══ DATASET CONTENT ══
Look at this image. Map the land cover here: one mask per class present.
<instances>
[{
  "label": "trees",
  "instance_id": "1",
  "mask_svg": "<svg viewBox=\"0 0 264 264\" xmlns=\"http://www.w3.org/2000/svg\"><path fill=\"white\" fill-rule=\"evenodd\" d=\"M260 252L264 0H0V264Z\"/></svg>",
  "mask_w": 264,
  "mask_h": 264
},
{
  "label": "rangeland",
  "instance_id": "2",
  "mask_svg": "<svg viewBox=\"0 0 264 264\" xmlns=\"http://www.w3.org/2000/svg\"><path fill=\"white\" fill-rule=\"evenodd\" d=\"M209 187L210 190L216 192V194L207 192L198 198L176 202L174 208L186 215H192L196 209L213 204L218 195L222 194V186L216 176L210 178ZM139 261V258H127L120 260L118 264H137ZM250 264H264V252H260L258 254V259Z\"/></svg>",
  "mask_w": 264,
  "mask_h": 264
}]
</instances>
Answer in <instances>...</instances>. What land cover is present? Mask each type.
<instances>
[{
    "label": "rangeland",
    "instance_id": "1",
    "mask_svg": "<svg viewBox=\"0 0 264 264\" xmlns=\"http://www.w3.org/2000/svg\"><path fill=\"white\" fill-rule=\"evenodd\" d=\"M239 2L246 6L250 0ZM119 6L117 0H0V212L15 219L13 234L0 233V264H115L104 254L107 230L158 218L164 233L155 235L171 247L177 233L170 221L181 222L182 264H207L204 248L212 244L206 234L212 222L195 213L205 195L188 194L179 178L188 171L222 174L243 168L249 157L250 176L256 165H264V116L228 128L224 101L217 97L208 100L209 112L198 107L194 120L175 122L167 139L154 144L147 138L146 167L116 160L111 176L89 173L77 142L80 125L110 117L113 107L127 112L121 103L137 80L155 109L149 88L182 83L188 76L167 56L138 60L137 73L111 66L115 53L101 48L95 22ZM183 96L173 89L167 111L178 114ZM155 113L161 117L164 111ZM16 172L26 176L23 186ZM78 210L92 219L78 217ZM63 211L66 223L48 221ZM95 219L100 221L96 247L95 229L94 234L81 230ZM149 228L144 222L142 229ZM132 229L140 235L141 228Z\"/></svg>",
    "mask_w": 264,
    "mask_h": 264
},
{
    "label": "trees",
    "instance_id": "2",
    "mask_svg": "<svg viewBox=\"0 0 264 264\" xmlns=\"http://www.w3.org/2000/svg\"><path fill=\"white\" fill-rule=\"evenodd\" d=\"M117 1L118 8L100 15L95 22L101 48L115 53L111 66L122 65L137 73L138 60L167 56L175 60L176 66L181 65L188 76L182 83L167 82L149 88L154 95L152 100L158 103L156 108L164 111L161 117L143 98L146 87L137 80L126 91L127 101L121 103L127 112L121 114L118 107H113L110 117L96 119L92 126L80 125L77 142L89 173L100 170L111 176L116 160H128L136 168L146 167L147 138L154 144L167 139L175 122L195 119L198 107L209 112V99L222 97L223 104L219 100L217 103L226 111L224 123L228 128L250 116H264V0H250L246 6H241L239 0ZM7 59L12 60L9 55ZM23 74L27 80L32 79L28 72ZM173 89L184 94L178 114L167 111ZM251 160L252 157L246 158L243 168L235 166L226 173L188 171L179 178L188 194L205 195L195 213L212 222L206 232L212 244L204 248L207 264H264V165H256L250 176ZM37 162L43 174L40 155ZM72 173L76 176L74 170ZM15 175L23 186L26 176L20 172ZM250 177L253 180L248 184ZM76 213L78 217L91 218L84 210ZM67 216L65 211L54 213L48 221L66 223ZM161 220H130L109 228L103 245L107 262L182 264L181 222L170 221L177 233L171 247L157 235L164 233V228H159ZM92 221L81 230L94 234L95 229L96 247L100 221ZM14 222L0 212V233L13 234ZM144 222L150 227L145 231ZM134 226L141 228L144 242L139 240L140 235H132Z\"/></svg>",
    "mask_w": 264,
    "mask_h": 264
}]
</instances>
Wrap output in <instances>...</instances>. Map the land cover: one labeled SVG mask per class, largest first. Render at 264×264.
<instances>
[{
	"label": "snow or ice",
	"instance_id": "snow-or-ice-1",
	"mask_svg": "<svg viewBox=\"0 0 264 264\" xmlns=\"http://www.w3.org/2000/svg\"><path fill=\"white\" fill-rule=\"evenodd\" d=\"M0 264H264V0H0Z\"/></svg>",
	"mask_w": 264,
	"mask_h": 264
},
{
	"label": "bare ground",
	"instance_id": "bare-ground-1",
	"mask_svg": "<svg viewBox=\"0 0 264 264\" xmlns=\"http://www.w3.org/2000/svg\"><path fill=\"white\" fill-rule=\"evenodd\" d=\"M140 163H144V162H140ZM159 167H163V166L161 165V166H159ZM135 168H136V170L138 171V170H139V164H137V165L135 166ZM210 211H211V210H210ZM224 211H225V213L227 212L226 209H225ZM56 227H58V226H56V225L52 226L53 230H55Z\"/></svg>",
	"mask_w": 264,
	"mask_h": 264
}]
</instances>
═══
_THE PROBLEM:_ Please return the data above exactly as given.

_RESPONSE FOR THIS EXERCISE:_
Look at this image. Map the land cover here: one mask per class present.
<instances>
[{
  "label": "trees",
  "instance_id": "1",
  "mask_svg": "<svg viewBox=\"0 0 264 264\" xmlns=\"http://www.w3.org/2000/svg\"><path fill=\"white\" fill-rule=\"evenodd\" d=\"M260 252L264 0H0V264Z\"/></svg>",
  "mask_w": 264,
  "mask_h": 264
},
{
  "label": "rangeland",
  "instance_id": "2",
  "mask_svg": "<svg viewBox=\"0 0 264 264\" xmlns=\"http://www.w3.org/2000/svg\"><path fill=\"white\" fill-rule=\"evenodd\" d=\"M209 187L210 190L216 192V194L207 192L198 198L176 202L174 208L186 215H192L196 209L213 204L218 195L222 194V186L216 176L210 178ZM139 261V258H127L120 260L118 264H137ZM250 264H264V252H260L258 254V259Z\"/></svg>",
  "mask_w": 264,
  "mask_h": 264
}]
</instances>
Answer in <instances>...</instances>. What land cover is present? Mask each type.
<instances>
[{
    "label": "rangeland",
    "instance_id": "1",
    "mask_svg": "<svg viewBox=\"0 0 264 264\" xmlns=\"http://www.w3.org/2000/svg\"><path fill=\"white\" fill-rule=\"evenodd\" d=\"M239 2L246 6L250 0ZM119 6L117 0H0V212L15 219L13 234L0 233V264H115L104 254L107 230L158 218L164 233L155 235L171 247L177 233L170 221L181 222L182 264H207L204 248L212 244L206 234L212 222L195 213L205 195L188 194L179 178L188 171L222 174L243 168L249 157L250 176L256 165H264V116L228 128L224 101L217 97L208 100L209 112L198 107L194 120L175 122L167 139L154 144L147 138L146 167L116 160L111 176L89 173L77 142L80 125L110 117L113 107L127 112L121 103L137 80L155 109L149 88L182 83L188 76L167 56L138 60L137 73L111 66L115 53L101 48L95 22ZM183 96L173 89L167 111L178 114ZM155 113L161 117L164 111ZM16 172L26 176L23 186ZM78 210L92 219L78 217ZM63 211L66 223L48 221ZM95 219L100 221L96 247L95 229L94 234L81 230ZM149 228L144 222L142 229ZM132 229L140 235L141 228Z\"/></svg>",
    "mask_w": 264,
    "mask_h": 264
},
{
    "label": "trees",
    "instance_id": "2",
    "mask_svg": "<svg viewBox=\"0 0 264 264\" xmlns=\"http://www.w3.org/2000/svg\"><path fill=\"white\" fill-rule=\"evenodd\" d=\"M117 1L118 8L100 15L95 22L101 48L115 53L111 66L122 65L137 73L138 60L167 56L175 60L176 66L181 65L188 76L182 83L167 82L149 88L154 95L152 100L158 103L156 108L164 111L161 117L143 98L146 87L137 80L126 91L127 101L121 103L127 112L121 114L118 107H113L110 117L96 119L92 126L80 125L77 142L89 173L100 170L111 176L116 160H128L136 168L146 167L147 138L154 144L167 139L175 122L195 119L198 107L209 112V99L222 97L223 104L219 100L217 103L226 111L224 123L228 128L250 116H264V0H250L246 6H241L239 0ZM7 59L12 60L9 55ZM23 74L27 80L32 79L28 72ZM173 89L184 94L178 114L167 111ZM251 160L252 157L246 158L243 168L235 166L226 173L188 171L179 178L188 194L205 195L195 213L212 222L206 232L212 244L204 248L207 264H264V165H256L250 176ZM37 162L43 174L40 155ZM72 173L76 176L74 170ZM15 175L23 186L26 176L20 172ZM250 177L253 180L248 184ZM76 213L78 217L91 218L84 210ZM67 216L65 211L54 213L48 221L66 223ZM161 220H130L109 228L103 245L107 262L182 264L181 222L170 221L177 233L171 247L157 235L164 233V228H159ZM92 221L81 230L94 234L95 229L96 247L100 221ZM14 222L0 212V233L13 234ZM144 222L150 227L145 231ZM134 226L141 228L144 242L139 240L140 235H132Z\"/></svg>",
    "mask_w": 264,
    "mask_h": 264
}]
</instances>
Wrap output in <instances>...</instances>. Map the land cover: one labeled SVG mask per class, largest first. Render at 264×264.
<instances>
[{
	"label": "snow or ice",
	"instance_id": "snow-or-ice-1",
	"mask_svg": "<svg viewBox=\"0 0 264 264\" xmlns=\"http://www.w3.org/2000/svg\"><path fill=\"white\" fill-rule=\"evenodd\" d=\"M0 264H264V0H0Z\"/></svg>",
	"mask_w": 264,
	"mask_h": 264
},
{
	"label": "bare ground",
	"instance_id": "bare-ground-1",
	"mask_svg": "<svg viewBox=\"0 0 264 264\" xmlns=\"http://www.w3.org/2000/svg\"><path fill=\"white\" fill-rule=\"evenodd\" d=\"M140 163H144V162H140ZM159 167H163V166L161 165V166H159ZM135 168H136V170L138 171V170H139V164H137V165L135 166ZM210 211H211V210H210ZM224 211H225V213L227 212L226 209H225ZM56 227H58V226H56V225L52 226L53 230H55Z\"/></svg>",
	"mask_w": 264,
	"mask_h": 264
}]
</instances>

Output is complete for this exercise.